▸ **Task directions**: Find every line in the records below that contains "Ihnen", and copy it.
═══
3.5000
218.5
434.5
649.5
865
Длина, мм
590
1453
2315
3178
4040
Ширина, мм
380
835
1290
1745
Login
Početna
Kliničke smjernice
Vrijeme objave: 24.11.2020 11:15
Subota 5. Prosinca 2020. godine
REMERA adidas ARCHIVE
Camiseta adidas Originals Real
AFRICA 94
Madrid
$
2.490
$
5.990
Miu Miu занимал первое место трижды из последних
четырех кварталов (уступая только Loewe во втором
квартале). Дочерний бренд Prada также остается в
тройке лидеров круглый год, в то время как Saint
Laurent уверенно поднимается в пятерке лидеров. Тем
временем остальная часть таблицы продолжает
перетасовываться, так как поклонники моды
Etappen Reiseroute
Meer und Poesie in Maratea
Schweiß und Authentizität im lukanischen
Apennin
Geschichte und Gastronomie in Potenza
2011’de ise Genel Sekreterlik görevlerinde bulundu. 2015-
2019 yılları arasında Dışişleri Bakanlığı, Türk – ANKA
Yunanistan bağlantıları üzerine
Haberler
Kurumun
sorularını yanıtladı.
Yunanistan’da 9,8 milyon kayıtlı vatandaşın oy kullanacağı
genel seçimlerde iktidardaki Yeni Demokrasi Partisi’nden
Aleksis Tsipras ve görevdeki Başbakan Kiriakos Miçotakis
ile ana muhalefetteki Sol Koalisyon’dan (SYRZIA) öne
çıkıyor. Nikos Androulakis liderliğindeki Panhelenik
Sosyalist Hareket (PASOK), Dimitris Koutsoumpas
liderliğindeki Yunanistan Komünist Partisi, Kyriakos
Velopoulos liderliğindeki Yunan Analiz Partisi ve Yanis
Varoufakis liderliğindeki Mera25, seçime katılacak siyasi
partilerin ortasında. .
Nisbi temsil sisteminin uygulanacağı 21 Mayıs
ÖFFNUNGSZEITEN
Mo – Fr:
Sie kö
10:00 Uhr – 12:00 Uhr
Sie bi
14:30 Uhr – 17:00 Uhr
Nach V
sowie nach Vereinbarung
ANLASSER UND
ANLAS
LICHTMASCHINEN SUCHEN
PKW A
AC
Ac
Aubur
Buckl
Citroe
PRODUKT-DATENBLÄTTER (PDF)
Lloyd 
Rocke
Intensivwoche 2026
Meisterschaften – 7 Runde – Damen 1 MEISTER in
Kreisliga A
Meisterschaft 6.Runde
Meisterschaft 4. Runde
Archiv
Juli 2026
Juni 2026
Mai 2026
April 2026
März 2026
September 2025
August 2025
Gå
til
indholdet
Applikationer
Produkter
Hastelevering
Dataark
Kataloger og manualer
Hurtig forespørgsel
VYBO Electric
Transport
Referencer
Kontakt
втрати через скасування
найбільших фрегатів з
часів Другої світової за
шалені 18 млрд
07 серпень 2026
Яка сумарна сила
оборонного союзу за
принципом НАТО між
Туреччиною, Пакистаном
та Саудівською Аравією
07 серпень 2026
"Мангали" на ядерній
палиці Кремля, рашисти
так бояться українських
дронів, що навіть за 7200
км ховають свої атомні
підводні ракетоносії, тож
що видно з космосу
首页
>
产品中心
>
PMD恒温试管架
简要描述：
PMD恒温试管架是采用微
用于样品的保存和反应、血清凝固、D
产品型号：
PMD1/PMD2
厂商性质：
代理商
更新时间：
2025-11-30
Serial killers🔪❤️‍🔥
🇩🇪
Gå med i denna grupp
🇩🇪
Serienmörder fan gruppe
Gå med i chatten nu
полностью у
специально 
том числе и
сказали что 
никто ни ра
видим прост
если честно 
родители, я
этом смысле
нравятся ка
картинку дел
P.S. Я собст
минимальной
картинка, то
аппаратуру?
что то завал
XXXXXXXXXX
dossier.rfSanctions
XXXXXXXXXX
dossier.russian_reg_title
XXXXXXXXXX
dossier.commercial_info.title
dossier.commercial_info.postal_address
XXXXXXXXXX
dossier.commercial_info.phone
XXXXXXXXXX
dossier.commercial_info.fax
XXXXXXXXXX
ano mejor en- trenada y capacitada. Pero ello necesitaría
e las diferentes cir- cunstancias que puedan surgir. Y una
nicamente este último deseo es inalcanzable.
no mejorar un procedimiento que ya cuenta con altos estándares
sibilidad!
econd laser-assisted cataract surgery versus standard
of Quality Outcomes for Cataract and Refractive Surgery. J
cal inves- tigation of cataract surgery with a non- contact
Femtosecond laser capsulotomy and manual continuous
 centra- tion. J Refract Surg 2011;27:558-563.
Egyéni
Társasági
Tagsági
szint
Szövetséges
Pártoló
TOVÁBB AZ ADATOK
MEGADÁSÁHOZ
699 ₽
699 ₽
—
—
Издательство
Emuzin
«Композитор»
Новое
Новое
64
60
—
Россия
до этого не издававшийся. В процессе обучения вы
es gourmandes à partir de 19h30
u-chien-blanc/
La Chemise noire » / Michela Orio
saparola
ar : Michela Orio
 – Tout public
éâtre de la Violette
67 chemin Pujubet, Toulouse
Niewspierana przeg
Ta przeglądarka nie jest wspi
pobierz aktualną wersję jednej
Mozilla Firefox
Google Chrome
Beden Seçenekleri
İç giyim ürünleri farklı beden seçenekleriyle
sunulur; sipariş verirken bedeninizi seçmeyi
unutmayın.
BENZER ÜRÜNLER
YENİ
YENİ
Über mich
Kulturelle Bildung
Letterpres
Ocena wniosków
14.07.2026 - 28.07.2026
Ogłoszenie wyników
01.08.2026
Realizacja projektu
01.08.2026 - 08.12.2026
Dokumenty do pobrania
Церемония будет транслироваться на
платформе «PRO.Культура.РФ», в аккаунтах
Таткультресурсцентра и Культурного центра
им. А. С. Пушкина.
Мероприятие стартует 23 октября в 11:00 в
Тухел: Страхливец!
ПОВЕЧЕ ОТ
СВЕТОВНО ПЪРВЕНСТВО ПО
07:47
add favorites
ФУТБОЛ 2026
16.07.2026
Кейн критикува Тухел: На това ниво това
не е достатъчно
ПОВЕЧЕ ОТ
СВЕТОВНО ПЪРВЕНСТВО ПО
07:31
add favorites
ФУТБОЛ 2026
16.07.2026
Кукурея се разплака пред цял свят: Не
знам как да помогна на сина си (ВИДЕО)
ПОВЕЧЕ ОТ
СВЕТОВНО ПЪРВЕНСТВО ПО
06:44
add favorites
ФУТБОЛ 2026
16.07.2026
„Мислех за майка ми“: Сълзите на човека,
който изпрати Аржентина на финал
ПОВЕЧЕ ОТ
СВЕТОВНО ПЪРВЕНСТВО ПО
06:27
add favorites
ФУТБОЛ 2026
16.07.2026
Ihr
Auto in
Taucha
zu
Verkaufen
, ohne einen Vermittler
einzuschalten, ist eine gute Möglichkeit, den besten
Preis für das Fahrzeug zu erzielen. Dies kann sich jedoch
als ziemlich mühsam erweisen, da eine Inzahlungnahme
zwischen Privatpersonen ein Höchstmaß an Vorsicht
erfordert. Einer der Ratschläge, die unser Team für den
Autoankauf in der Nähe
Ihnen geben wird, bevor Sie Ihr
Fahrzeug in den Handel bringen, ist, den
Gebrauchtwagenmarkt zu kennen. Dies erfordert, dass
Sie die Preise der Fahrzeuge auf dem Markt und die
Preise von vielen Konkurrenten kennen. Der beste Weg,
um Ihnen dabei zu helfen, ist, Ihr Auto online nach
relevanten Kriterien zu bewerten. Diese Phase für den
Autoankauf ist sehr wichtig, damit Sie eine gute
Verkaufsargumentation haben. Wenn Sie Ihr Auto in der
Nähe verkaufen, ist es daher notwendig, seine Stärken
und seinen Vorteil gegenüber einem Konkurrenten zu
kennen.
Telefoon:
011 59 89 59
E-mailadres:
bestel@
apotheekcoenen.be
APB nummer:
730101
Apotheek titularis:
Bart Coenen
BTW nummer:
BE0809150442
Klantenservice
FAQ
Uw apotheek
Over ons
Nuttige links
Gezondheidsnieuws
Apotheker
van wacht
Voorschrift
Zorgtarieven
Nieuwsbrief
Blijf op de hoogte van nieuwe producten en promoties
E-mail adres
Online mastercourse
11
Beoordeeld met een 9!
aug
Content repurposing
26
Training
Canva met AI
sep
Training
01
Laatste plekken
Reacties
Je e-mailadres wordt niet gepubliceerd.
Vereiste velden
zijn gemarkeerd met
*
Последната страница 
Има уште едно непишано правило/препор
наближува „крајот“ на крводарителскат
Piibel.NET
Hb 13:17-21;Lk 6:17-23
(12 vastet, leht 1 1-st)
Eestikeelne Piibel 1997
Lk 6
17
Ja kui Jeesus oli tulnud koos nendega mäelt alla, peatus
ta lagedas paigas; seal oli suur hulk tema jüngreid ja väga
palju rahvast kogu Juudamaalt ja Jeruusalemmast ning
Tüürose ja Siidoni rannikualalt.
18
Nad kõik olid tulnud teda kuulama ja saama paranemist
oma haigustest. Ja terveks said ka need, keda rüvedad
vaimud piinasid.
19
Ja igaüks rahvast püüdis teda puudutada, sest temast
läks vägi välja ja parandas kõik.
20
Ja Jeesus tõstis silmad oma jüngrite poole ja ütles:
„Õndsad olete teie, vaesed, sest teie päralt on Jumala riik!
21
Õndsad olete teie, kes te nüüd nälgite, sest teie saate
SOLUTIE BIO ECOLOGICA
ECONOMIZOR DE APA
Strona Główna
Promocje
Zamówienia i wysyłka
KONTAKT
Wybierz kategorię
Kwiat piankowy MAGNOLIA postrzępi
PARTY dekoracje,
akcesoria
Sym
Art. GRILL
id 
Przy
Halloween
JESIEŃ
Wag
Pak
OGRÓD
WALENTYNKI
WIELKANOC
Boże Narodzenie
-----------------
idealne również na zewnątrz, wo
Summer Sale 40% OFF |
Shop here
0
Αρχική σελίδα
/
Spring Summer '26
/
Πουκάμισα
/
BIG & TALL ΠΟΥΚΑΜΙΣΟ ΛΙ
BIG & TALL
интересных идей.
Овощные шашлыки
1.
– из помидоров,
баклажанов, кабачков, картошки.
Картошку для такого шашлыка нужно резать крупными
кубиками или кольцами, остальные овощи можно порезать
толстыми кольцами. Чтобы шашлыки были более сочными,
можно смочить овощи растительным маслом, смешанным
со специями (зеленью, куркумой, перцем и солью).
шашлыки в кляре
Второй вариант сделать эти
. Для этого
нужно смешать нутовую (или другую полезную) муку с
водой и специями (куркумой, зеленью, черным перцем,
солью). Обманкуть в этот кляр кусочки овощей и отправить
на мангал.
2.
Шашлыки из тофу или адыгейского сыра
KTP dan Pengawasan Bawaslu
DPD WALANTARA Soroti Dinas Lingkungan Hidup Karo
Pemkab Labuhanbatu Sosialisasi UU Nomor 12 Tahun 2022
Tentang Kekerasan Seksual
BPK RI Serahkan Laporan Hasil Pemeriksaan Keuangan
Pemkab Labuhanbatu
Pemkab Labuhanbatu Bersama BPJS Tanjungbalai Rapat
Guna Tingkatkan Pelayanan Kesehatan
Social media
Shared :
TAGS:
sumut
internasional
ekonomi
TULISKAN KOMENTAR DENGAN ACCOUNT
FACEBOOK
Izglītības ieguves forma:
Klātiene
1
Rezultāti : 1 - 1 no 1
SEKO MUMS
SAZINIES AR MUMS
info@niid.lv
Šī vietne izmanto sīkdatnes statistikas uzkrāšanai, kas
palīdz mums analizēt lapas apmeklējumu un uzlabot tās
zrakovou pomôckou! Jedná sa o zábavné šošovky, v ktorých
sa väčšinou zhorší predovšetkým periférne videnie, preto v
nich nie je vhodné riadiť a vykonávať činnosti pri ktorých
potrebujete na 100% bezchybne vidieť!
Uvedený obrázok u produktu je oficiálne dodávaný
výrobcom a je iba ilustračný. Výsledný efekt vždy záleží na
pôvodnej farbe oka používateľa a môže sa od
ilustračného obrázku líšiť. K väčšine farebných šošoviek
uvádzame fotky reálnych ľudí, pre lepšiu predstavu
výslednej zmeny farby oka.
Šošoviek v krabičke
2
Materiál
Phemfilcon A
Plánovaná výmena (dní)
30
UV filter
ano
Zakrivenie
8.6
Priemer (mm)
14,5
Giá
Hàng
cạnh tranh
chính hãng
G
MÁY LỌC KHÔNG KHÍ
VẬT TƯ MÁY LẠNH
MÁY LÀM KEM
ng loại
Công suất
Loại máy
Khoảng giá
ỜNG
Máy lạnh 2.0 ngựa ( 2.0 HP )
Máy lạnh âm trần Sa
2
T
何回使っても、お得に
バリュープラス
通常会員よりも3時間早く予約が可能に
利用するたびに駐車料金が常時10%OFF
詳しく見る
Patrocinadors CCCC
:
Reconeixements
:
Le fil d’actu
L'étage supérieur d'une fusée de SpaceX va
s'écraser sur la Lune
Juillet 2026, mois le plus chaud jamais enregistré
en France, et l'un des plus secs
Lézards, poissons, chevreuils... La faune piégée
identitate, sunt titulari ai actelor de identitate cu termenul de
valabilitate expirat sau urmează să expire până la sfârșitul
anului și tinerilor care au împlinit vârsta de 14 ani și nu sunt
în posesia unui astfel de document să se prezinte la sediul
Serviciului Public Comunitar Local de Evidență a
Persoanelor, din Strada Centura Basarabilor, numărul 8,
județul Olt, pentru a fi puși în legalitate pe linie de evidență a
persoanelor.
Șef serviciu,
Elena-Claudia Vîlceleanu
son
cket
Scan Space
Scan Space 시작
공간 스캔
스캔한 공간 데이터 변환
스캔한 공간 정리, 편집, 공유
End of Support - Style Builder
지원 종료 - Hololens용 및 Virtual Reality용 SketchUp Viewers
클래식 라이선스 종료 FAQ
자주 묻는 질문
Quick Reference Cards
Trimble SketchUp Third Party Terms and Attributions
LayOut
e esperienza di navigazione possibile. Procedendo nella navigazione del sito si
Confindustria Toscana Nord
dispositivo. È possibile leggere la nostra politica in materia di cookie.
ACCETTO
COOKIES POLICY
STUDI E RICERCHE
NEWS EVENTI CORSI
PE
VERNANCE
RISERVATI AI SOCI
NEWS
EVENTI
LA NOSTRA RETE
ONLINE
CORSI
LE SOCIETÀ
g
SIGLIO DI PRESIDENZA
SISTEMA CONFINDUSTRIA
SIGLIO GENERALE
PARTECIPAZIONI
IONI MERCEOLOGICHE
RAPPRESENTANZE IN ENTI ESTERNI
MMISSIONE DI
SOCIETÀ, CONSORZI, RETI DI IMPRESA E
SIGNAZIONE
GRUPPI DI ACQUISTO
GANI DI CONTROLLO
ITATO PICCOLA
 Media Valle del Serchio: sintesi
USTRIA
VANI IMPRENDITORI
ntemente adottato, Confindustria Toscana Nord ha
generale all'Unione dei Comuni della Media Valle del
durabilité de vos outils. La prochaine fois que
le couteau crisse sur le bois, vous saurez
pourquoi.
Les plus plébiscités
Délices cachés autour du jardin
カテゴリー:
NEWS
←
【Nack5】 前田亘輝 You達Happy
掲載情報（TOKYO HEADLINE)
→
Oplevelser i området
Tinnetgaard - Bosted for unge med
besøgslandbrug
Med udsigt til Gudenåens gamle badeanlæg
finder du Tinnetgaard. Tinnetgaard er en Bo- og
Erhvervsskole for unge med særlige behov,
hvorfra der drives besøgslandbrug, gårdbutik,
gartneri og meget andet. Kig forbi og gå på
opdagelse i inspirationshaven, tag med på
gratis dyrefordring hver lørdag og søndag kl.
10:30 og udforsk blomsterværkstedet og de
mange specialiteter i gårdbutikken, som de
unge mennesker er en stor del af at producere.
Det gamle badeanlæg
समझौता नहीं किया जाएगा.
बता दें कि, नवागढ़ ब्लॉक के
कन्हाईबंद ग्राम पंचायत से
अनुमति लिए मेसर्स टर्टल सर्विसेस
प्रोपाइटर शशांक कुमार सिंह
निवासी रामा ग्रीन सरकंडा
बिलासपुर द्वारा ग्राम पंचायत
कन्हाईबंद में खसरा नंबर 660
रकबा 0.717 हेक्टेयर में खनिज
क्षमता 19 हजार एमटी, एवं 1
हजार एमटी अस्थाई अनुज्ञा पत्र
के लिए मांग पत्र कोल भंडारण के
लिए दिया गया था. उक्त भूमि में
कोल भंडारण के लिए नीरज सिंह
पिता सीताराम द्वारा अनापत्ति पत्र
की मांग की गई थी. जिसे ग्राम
═══
▸ **Answer to the exercise**:
Ihnen geben wird, bevor Sie Ihr
um Ihnen dabei zu helfen, ist, Ihr Auto online nach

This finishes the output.